» Study text

= Beginning of Section =

Motivation
Verification of resources is critical for on-chain incentivization; hence, we propose a TEE-based verification mechanism detailed below and extend the Trusted providers proposal.
Summary
Verifiable computing is an entire class of algorithms or systems where a particular portion of the compute stack is verifiable/provable in a trustless manner to participants within a decentralized network. Verifiable computing can take many forms, including:
Verifiable provisioning of hardware: This corresponds to the case where we desire to verify the nature and extent to which a piece of hardware is provisioned for the Akash network.
Specifically, if a 4090 GPU were to be incorporated in the Akash network, verifiable provisioning ensures that it indeed matches its hardware specifications, and it is genuinely allocated for functions on the Akash network.
Verifiable execution of program/software: This corresponds to the case where a program (any AI program, ranging from inference to training) is correctly executed on a node/set of nodes in the Akash network. For example, that a particular piece of code was executed correctly in a cluster of 4090s on the Akash network. Verifiable execution of programs/software also comes in multiple flavors, including:
- Non-real-time: An offline verification mechanism that presents a proof in non-real-time, where the proof has no time or size constraints.
- Optimistic, real-time proofs: An optimistic proof mechanism that can be verified or contested in (near) real time.
- Zero knowledge, real-time proofs: A zero knowledge proof mechanism (that does not reveal anything about the inputs but can still be verified) in (near) real time.
In this proposal, for the first year of this project, we focus on only the first type of verifiability: That of provisioning of hardware. After the completion of this first portion of the project, a further proposal will be submitted on non-real-time and subsequently, real-time verifiable computing within the Akash network. Please review the discussions on Github here (https://github.com/orgs/akash-network/discussions/614).
Benefits to Akash Network
The need for verifiable provisioning of hardware is significant for a variety of reasons, including the elimination/reduction of Sybil attacks, and of other forms of misrepresentation and abuse in the network.
Verifiable Hardware Provisioning
Verifiable hardware provisioning can be achieved in a variety of ways: by using schemes uniquely associated with particular types of hardware, by using access patterns and footprints associated with a particular make and model, and other ways. However, these schemes are dependent on hardware configurations and do not necessarily generalize well. In order to develop a scalable, universal solution, we take a trusted enclave (trusted execution environment) approach as follows:
Akash providers that intend to be “hardware verifiable” are equipped with a TEE, configured by Akash (such as Trusty [1], for more information on TEE, see tutorial [2]). Such a TEE contains a physically unclonable function (a PUF, see [3]) that can securely sign transactions. To ensure uniformity, this TEE will be designed to be a USB A/C dongle that can be attached to any hardware configuration.
We will verify that the USB A/C dongle can be attached to any hardware configuration and provide a detailed set of instructions to install and use this dongle to enable each provider to become “hardware verifiable” on Akash.
This TEE will periodically perform the following two tasks, based on an internal pseudo-random timer:
Identification task
Following a pseudo-random clock, the TEE will query every GPU in the specific Akash provider on its status and device-level details.
Provisioning task
Periodically and randomly, a random machine learning task will be assigned to the GPUs within this provider. These provisioning tasks are based on existing, well-known benchmarks on the performance of GPUs to certain deep learning tasks, including particular types of models [4], more general deep learning models [5] and other tasks that are well-known benchmarks on existing GPUs [6].

= End of Section =

» Provided material
= Beginning of Section =

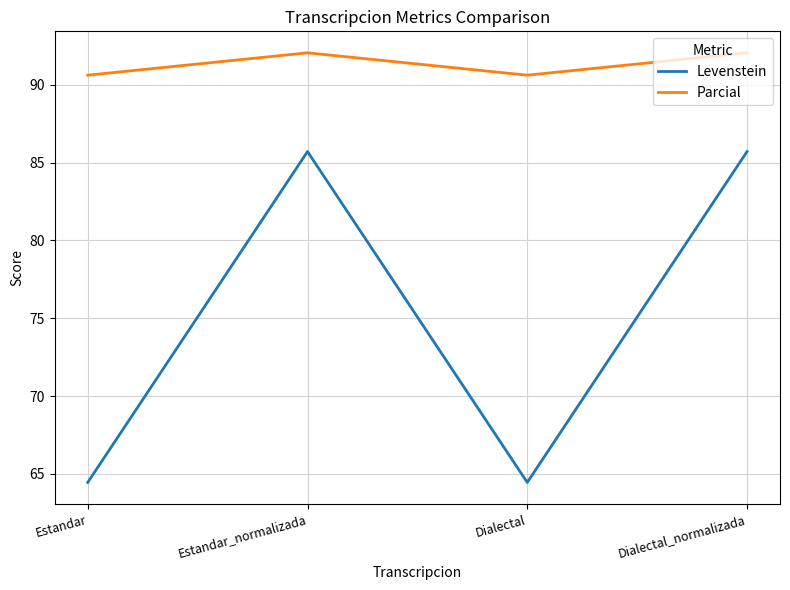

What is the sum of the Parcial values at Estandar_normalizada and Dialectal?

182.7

= End of Section =
= Beginning of Section =

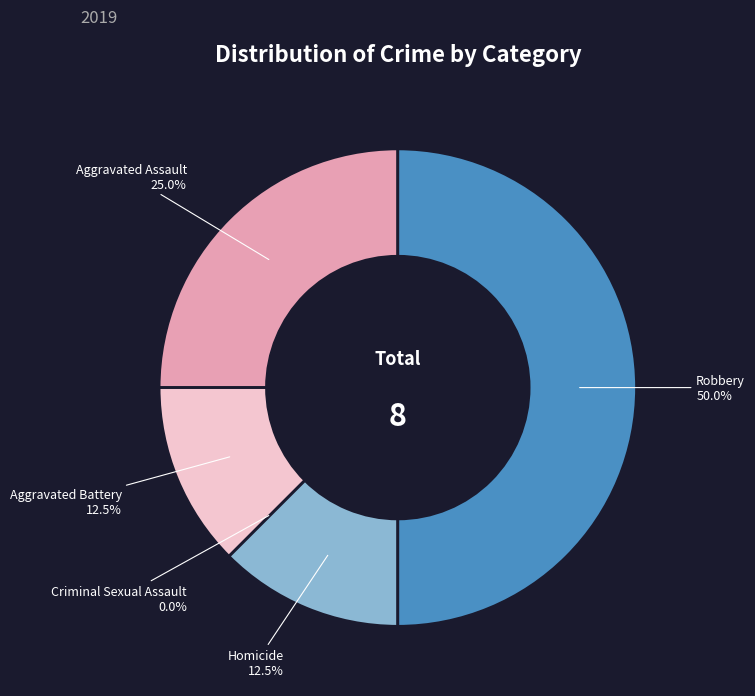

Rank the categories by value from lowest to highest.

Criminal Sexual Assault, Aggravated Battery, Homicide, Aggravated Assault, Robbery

= End of Section =

Using the Akash verifiable computing proposal above, answer:
1. Which type of verifiability does the project focus on in its first year?
2. What does the TEE contain that can securely sign transactions?
3. In what physical form will the TEE be designed?

» Result for this task
1. Verifiable provisioning of hardware.
2. A physically unclonable function (PUF).
3. A USB A/C dongle that can be attached to any hardware configuration.